Goldman Thinks China Stocks Can Jump Another 25%
China Coal Imports Set To Soar

Goldman Sachs is bullish on Chinese equities, saying they may rise another 25% before the end of this year as the promise of the Yuan appreciating may enable China to bring an end (at least for the near-term) to monetary tightening. China’s tighter monetary policy has been a drag on Chinese equities and related exchange traded funds this year as has Beijing’s efforts to cool China’s scorching real estate market. Now that down payment requirements have been significantly raised, the housing market may start to cool and that could be a help to Chinese stocks.
Certainly an end to the strict monetary policy China has employed recently would be a boon to stocks in China and probably several other markets as well. Goldman said other equity markets in the region may benefit as the Yuan appreciates. For now, the Shanghai Composite Index is still about 9% on the year and is among the world’s worst performing benchmark indexes.

On the bright side, Goldman did say the ”risk reward pretty good” while adding Yuan appreciation “is a powerful signal for people to become more constructive on equities.” Goldman also noted the CSI 300 Index, which tracks stocks listed in Shanghai and Shenzhen, may fall to 2,900 before reaching 4,000 by the end of this year.

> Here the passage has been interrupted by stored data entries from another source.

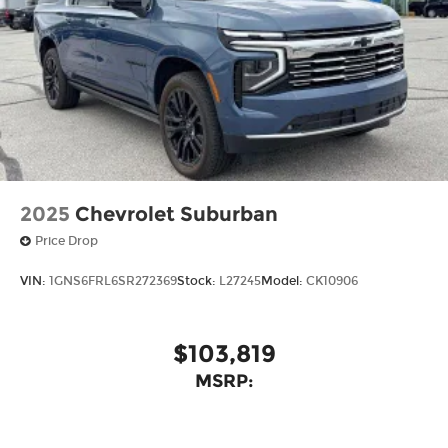
2025
Chevrolet Suburban
Price Drop
VIN:
1GNS6FRL6SR272369
Stock:
L27245
Model:
CK10906
$103,819
MSRP:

The index currently trades around 3,200.
We continue to recommend the Claymore/AlphaShares China SmallCap ETF (NYSE: HAO) as one of gaining China exposure and would be buyers on any dips. Another interesting candidate to play China on a regional basis is the WisdomTree Emerging Markets Small-Cap Dividend ETF (NYSE: DGS), which has exposure to Taiwan, South Korea and Thailand, all of which benefit from China’s strong economy.